The notion that a magical genetic black box for language was inserted into brains otherwise essentially like our own has become the mainstream view, but it was originally an afterthought on the part of Chomskyan grammarians who were primarily interested in analyzing the formal structures of language as we know it. Chomsky acknowledges the tenuousness of the evidence for speculating about the origin of language. "You can," he says in lectures, "tell any story you like." Actually, he shows special dislike for some stories, including the proposal (by, for example, Stephen Pinker and Paul Bloom) that language originated by natural selection on initial genetic variation. Elsewhere, I have argued that Pinker and Bloom's genes-first adaptationist account is weak because it does not offer a plausible "environment of evolutionary adaptiveness" for language, that is, an environment in which the first lone genetically grammatical person would have enjoyed reproductive advantage.

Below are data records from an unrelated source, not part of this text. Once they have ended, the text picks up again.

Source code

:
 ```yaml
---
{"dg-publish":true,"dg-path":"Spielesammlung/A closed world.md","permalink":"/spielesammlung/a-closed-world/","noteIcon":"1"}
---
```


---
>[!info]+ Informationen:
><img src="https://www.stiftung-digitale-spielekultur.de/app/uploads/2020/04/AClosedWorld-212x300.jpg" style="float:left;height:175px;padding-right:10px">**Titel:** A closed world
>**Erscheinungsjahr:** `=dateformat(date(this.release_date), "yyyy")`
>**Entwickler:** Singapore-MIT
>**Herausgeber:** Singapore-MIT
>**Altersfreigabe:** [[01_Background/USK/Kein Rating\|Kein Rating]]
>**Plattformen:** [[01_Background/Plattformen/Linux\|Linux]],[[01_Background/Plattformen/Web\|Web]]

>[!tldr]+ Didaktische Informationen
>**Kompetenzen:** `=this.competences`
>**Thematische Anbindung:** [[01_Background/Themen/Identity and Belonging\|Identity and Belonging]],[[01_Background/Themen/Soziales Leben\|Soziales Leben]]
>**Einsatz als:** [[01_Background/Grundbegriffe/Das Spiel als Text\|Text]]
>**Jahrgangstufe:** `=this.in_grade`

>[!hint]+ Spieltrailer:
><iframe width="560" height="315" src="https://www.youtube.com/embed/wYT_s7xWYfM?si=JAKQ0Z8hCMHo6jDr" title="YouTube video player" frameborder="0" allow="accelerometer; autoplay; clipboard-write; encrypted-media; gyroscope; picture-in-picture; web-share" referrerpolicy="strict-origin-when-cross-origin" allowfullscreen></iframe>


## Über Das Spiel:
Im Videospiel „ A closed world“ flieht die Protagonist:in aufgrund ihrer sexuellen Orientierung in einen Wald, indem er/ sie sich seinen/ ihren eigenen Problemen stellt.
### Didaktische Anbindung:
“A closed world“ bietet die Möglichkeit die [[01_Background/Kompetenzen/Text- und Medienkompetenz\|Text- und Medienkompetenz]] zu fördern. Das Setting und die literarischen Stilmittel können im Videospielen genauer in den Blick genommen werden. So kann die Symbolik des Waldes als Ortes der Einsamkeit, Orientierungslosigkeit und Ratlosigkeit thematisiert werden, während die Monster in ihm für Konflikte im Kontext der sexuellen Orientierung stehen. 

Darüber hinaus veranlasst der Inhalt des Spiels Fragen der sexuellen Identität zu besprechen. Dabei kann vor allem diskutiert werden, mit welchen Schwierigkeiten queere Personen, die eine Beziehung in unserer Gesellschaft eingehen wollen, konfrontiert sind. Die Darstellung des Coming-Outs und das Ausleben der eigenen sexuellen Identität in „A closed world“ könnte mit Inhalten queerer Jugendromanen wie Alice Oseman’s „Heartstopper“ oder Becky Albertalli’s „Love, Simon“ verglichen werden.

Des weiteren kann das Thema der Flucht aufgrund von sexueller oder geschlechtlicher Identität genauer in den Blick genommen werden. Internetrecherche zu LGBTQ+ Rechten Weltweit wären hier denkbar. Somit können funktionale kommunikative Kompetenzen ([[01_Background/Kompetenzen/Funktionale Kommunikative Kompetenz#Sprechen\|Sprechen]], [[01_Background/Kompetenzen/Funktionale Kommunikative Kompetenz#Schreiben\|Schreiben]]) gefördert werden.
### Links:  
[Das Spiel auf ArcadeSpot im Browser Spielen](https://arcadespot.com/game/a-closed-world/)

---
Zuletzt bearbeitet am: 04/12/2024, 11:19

The most obvious environment in which genetic endowments useful for language would have been favored is a community of people whose members had already invented rudimentary language by drawing on their pre-existing cognitive abilities, the crucial one being, in my view, "parable" - the conceptual projection of small stories. Rudimentary grammatical categories (like "verb") arose by projection from basic elements of stories (like "action").

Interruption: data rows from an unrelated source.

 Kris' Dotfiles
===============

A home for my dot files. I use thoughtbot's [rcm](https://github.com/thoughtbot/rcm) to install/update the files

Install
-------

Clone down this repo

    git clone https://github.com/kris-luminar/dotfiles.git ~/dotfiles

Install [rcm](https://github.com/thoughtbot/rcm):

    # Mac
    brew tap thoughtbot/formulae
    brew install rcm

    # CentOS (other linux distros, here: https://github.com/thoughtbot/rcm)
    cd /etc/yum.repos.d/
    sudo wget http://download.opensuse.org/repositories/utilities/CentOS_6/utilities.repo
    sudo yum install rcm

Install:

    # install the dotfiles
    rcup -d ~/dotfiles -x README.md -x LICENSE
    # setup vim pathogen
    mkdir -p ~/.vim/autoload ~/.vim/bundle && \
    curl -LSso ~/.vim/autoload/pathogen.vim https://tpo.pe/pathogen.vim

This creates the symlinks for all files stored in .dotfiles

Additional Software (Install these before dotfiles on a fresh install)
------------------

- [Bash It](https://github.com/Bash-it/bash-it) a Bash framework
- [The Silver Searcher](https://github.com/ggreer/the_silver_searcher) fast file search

Pinker and Bloom cannot propose that language is a cognitive invention that underwent genetic assimilation (they do see a place for genetic assimilation once normal hearers began striving to comprehend the dazzling linguistic productions of genetically blessed speakers) because they think genetic specialization for language must have begun the process ("There must have been a series of steps leading from no language at all to language as we now find it, each step small enough to have been produced by a random mutation or recombination"). Against the Vermeer-from-a-magic-hat grammarians and against the genes-first adaptationists, Deacon argues that language was a cognitive and cultural invention that underwent genetic assimilation. He adduces a wealth of anthropological, paleontological, and neurobiological evidence. Language, he argues, was "acquired with the aid of flexible ape-learning abilities." It was grafted onto an apelike brain. It is not walled off from other cognitive functions such as interpreting and reasoning. Grammatical form is not independent of conceptual meaning. There is no linguistic black box and there was no insertion.

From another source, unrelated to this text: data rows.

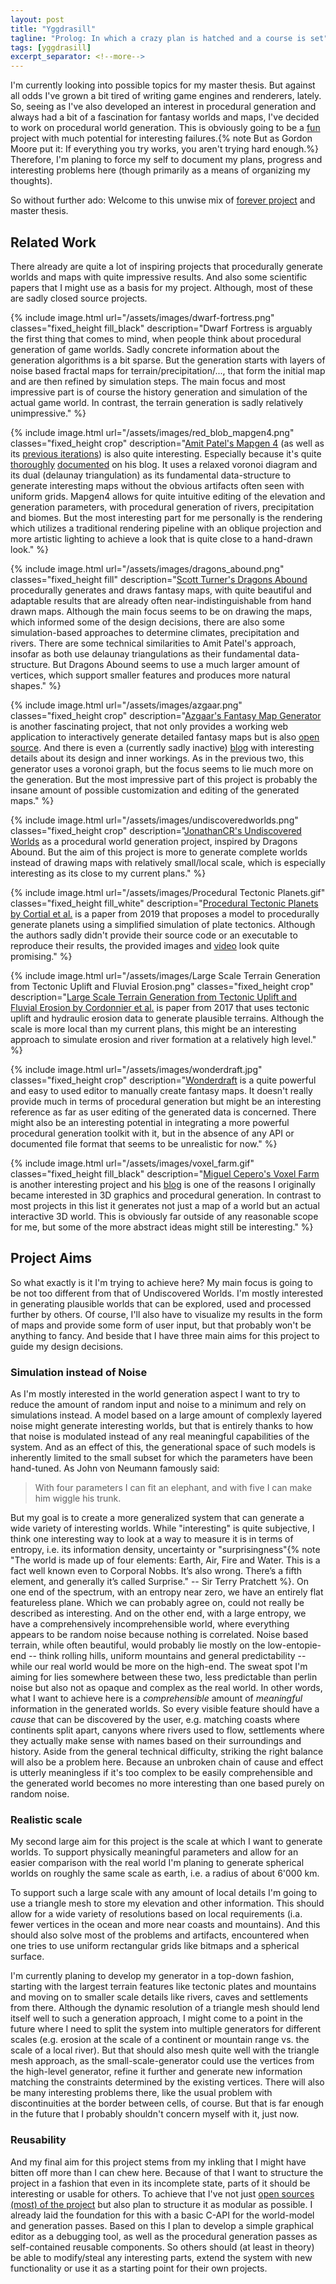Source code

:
 ```yaml
---
layout: post
title: "Yggdrasill"
tagline: "Prolog: In which a crazy plan is hatched and a course is set"
tags: [yggdrasill]
excerpt_separator: <!--more-->
---
```


I'm currently looking into possible topics for my master thesis. But against all odds I've grown a bit tired of writing game engines and renderers, lately. So, seeing as I've also developed an interest in procedural generation and always had a bit of a fascination for fantasy worlds and maps, I've decided to work on procedural world generation. This is obviously going to be a [fun](https://dwarffortresswiki.org/index.php?title=DF2014:Fun&redirect=no) project with much potential for interesting failures.{% note But as Gordon Moore put it: If everything you try works, you aren't trying hard enough.%} Therefore, I'm planing to force my self to document my plans, progress and interesting problems here (though primarily as a means of organizing my thoughts).

So without further ado: Welcome to this unwise mix of [forever project](https://heredragonsabound.blogspot.com/2020/02/the-forever-project.html) and master thesis.

<!--more-->

## Related Work

There already are quite a lot of inspiring projects that procedurally generate worlds and maps with quite impressive results. And also some scientific papers that I might use as a basis for my project. Although, most of these are sadly closed source projects.

<div class="image_list" markdown="1">

{% include image.html url="/assets/images/dwarf-fortress.png" classes="fixed_height fill_black" description="Dwarf Fortress is arguably the first thing that comes to mind, when people think about procedural generation of game worlds. Sadly concrete information about the generation algorithms is a bit sparse. But the generation starts with layers of noise based fractal maps for terrain/precipitation/..., that form the initial map and are then refined by simulation steps. The main focus and most impressive part is of course the history generation and simulation of the actual game world. In contrast, the terrain generation is sadly relatively unimpressive." %}

{% include image.html url="/assets/images/red_blob_mapgen4.png" classes="fixed_height crop" description="<a href='https://www.redblobgames.com/maps/mapgen4/'>Amit Patel's Mapgen 4</a> (as well as its <a href='https://www.redblobgames.com/maps/mapgen2/'>previous iterations</a>) is also quite interesting. Especially because it's quite <a href='http://www-cs-students.stanford.edu/~amitp/game-programming/polygon-map-generation/'>thoroughly</a> <a href='https://simblob.blogspot.com/search/label/mapgen4'>documented</a> on his blog. It uses a relaxed voronoi diagram and its dual (delaunay triangulation) as its fundamental data-structure to generate interesting maps without the obvious artifacts often seen with uniform grids. Mapgen4 allows for quite intuitive editing of the elevation and generation parameters, with procedural generation of rivers, precipitation and biomes. But the most interesting part for me personally is the rendering which utilizes a traditional rendering pipeline with an oblique projection and more artistic lighting to achieve a look that is quite close to a hand-drawn look." %}

{% include image.html url="/assets/images/dragons_abound.png" classes="fixed_height fill" description="<a href='https://heredragonsabound.blogspot.com'>Scott Turner's Dragons Abound</a> procedurally generates and draws fantasy maps, with quite beautiful and adaptable results that are already often near-indistinguishable from hand drawn maps. Although the main focus seems to be on drawing the maps, which informed some of the design decisions, there are also some simulation-based approaches to determine climates, precipitation and rivers. There are some technical similarities to Amit Patel's approach, insofar as both use delaunay triangulations as their fundamental data-structure. But Dragons Abound seems to use a much larger amount of vertices, which support smaller features and produces more natural shapes." %}

{% include image.html url="/assets/images/azgaar.png" classes="fixed_height crop" description="<a href='https://azgaar.github.io/Fantasy-Map-Generator/'>Azgaar's Fantasy Map Generator</a> is another fascinating project, that not only provides a working web application to interactively generate detailed fantasy maps but is also <a href='https://github.com/Azgaar/Fantasy-Map-Generator'>open source</a>. And there is even a (currently sadly inactive) <a href='https://azgaar.wordpress.com'>blog</a> with interesting details about its design and inner workings. As in the previous two, this generator uses a voronoi graph, but the focus seems to lie much more on the generation. But the most impressive part of this project is probably the insane amount of possible customization and editing of the generated maps." %}

{% include image.html url="/assets/images/undiscoveredworlds.png" classes="fixed_height crop" description="<a href='https://undiscoveredworlds.blogspot.com'>JonathanCR's Undiscovered Worlds</a> as a procedural world generation project, inspired by Dragons Abound. But the aim of this project is more to generate complete worlds instead of drawing maps with relatively small/local scale, which is especially interesting as its close to my current plans." %}

{% include image.html url="/assets/images/Procedural Tectonic Planets.gif" classes="fixed_height fill_white" description="<a href='https://hal.archives-ouvertes.fr/hal-02136820/file/2019-Procedural-Tectonic-Planets.pdf'>Procedural Tectonic Planets by Cortial et al.</a> is a paper from 2019 that proposes a model to procedurally generate planets using a simplified simulation of plate tectonics. Although the authors sadly didn't provide their source code or an executable to reproduce their results, the provided images and <a href='https://www.youtube.com/watch?v=GJQVl6Xld0w'>video</a> look quite promising." %}

{% include image.html url="/assets/images/Large Scale Terrain Generation from Tectonic Uplift and Fluvial Erosion.png" classes="fixed_height crop" description="<a href='https://hal.inria.fr/hal-01262376/document'>Large Scale Terrain Generation from Tectonic Uplift and Fluvial Erosion by Cordonnier et al.</a> is paper from 2017 that uses tectonic uplift and hydraulic erosion data to generate plausible terrains. Although the scale is more local than my current plans, this might be an interesting approach to simulate erosion and river formation at a relatively high level." %}


{% include image.html url="/assets/images/wonderdraft.jpg" classes="fixed_height crop" description="<a href='https://www.wonderdraft.net'>Wonderdraft</a> is a quite powerful and easy to used editor to manually create fantasy maps. It doesn't really provide much in terms of procedural generation but might be an interesting reference as far as user editing of the generated data is concerned. There might also be an interesting potential in integrating a more powerful procedural generation toolkit with it, but in the absence of any API or documented file format that seems to be unrealistic for now." %}

{% include image.html url="/assets/images/voxel_farm.gif" classes="fixed_height fill_black" description="<a href='https://www.voxelfarm.com/index.html'>Miguel Cepero's Voxel Farm</a> is another interesting project and his <a href='http://procworld.blogspot.com'>blog</a> is one of the reasons I originally became interested in 3D graphics and procedural generation. In contrast to most projects in this list it generates not just a map of a world but an actual interactive 3D world. This is obviously far outside of any reasonable scope for me, but some of the more abstract ideas might still be interesting." %}

</div>

## Project Aims

So what exactly is it I'm trying to achieve here? My main focus is going to be not too different from that of Undiscovered Worlds. I'm mostly interested in generating plausible worlds that can be explored, used and processed further by others. Of course, I'll also have to visualize my results in the form of maps and provide some form of user input, but that probably won't be anything to fancy. And beside that I have three main aims for this project to guide my design decisions.

### Simulation instead of Noise
As I'm mostly interested in the world generation aspect I want to try to reduce the amount of random input and noise to a minimum and rely on simulations instead. A model based on a large amount of complexly layered noise might generate interesting worlds, but that is entirely thanks to how that noise is modulated instead of any real meaningful capabilities of the system. And as an effect of this, the generational space of such models is inherently limited to the small subset for which the parameters have been hand-tuned. As John von Neumann famously said:
> With four parameters I can fit an elephant, and with five I can make him wiggle his trunk.

But my goal is to create a more generalized system that can generate a wide variety of interesting worlds. While "interesting" is quite subjective, I think one interesting way to look at a way to measure it is in terms of entropy, i.e. its information density, uncertainty or "surprisingness"{% note "The world is made up of four elements: Earth, Air, Fire and Water.  This is a fact well known even to Corporal Nobbs. 
It’s also wrong.  There’s a fifth element, and generally it’s called Surprise." -- Sir Terry Pratchett %}. On one end of the spectrum, with an entropy near zero, we have an entirely flat featureless plane. Which we can probably agree on, could not really be described as interesting. And on the other end, with a large entropy, we have a comprehensively incomprehensible world, where everything appears to be random noise because nothing is correlated. Noise based terrain, while often beautiful, would probably lie mostly on the low-entopie-end -- think rolling hills, uniform mountains and general predictability -- while our real world would be more on the high-end. The sweat spot I'm aiming for lies somewhere between these two, less predictable than perlin noise but also not as opaque and complex as the real world. In other words, what I want to achieve here is a *comprehensible* amount of *meaningful* information in the generated worlds. So every visible feature should have a *cause* that can be discovered by the user, e.g. matching coasts where continents split apart, canyons where rivers used to flow, settlements where they actually make sense with names based on their surroundings and history. Aside from the general technical difficulty, striking the right balance will also be a problem here. Because an unbroken chain of cause and effect is utterly meaningless if it's too complex to be easily comprehensible and the generated world becomes no more interesting than one based purely on random noise.

### Realistic scale

My second large aim for this project is the scale at which I want to generate worlds. To support physically meaningful parameters and allow for an easier comparison with the real world I'm planing to generate spherical worlds on roughly the same scale as earth, i.e. a radius of about 6'000 km.

To support such a large scale with any amount of local details I'm going to use a triangle mesh to store my elevation and other information. This should allow for a wide variety of resolutions based on local requirements (i.a. fewer vertices in the ocean and more near coasts and mountains). And this should also solve most of the problems and artifacts, encountered when one tries to use uniform rectangular grids like bitmaps and a spherical surface.

I'm currently planing to develop my generator in a top-down fashion, starting with the largest terrain features like tectonic plates and mountains and moving on to smaller scale details like rivers, caves and settlements from there. Although the dynamic resolution of a triangle mesh should lend itself well to such a generation approach, I might come to a point in the future where I need to split the system into multiple generators for different scales (e.g. erosion at the scale of a continent or mountain range vs. the scale of a local river). But that should also mesh quite well with the triangle mesh approach, as the small-scale-generator could use the vertices from the high-level generator, refine it further and generate new information matching the constraints determined by the existing vertices. There will also be many interesting problems there, like the usual problem with discontinuities at the border between cells, of course. But that is far enough in the future that I probably shouldn't concern myself with it, just now.

### Reusability

And my final aim for this project stems from my inkling that I might have bitten off more than I can chew here. Because of that I want to structure the project in a fashion that even in its incomplete state, parts of it should be interesting or usable for others. To achieve that I've not just <a href='https://gitlab.com/proc_world_gen'>open sources (most) of the project</a> but also plan to structure it as modular as possible. I already laid the foundation for this with a basic C-API for the world-model and generation passes. Based on this I plan to develop a simple graphical editor as a debugging tool, as well as the procedural generation passes as self-contained reusable components. So others should (at least in theory) be able to modify/steal any interesting parts, extend the system with new functionality or use it as a starting point for their own projects.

Genetic assimilation (known as "Baldwinian evolution") could not, Deacon argues, put patterns of universal grammar into brains. To be subject to natural selection, basic grammatical operations would have to be realized invariantly in neural circuitry across the entire human population, but they are not. "Those aspects of language that many linguists would rank most likely to be part of a Universal Grammar are precisely those that are ineligible to participate in Baldwinian evolution! If there are innate rules of grammar in the minds of human infants, then they could not have gotten there by genetic assimilation, only by miraculous accident." Instead, genetic assimilation built new wetware, largely in the area of prefrontal cortex, that assisted attention, memory, and association, consequently easing the burden of language. These neurobiological changes were "a direct consequence of the use of words. . . . [T]he major structural and functional innovations that make human brains capable of unprecedented mental feats evolved in response to the use of something as abstract and virtual as the power of words." "An idea," says Deacon, "changed the brain."

The Symbolic Species is a dose of vitamin C for a field with a chronic head cold. Theoretical linguistics, as a scientific enterprise, is locked into an unfortunate pattern in which theory and evidence define each other so thoroughly that opposing camps feel comfortable dismissing rather than confronting one another. Two linguists of the greatest eminence and learning can disagree about fundamental questions (does syntax depend on meaning?) without submitting to a generally respected method for deciding which, if either, of them is right. The best hope for springing linguistics from this disciplinary bind lies in bringing to bear other human sciences like anthropology, cognitive science, and neuroscience. Deacon leads the way.